Dataset entries
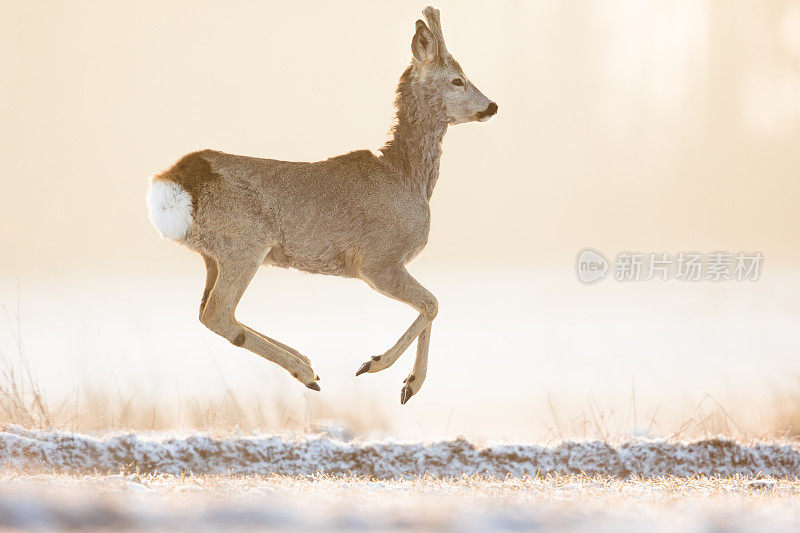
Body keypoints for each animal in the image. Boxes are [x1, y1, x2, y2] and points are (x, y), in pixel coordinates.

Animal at [145, 6, 494, 404]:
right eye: (457, 80)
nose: (492, 106)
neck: (406, 177)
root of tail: (172, 180)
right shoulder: (377, 261)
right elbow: (432, 303)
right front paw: (388, 371)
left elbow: (430, 305)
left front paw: (403, 380)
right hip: (244, 244)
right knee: (218, 314)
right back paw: (305, 371)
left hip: (214, 255)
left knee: (207, 311)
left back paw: (304, 360)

▶ _INSTRUCTIONS FOR THE TASK_: The answer must contain only the lines from the one with "neck: (406, 177)" to the end of the entries above, each written out exactly.

▶ _SOLVED PROBLEM_:
neck: (406, 177)
root of tail: (172, 180)
right shoulder: (377, 261)
right elbow: (432, 303)
right front paw: (388, 371)
left elbow: (430, 305)
left front paw: (403, 380)
right hip: (244, 244)
right knee: (218, 314)
right back paw: (305, 371)
left hip: (214, 255)
left knee: (207, 311)
left back paw: (304, 360)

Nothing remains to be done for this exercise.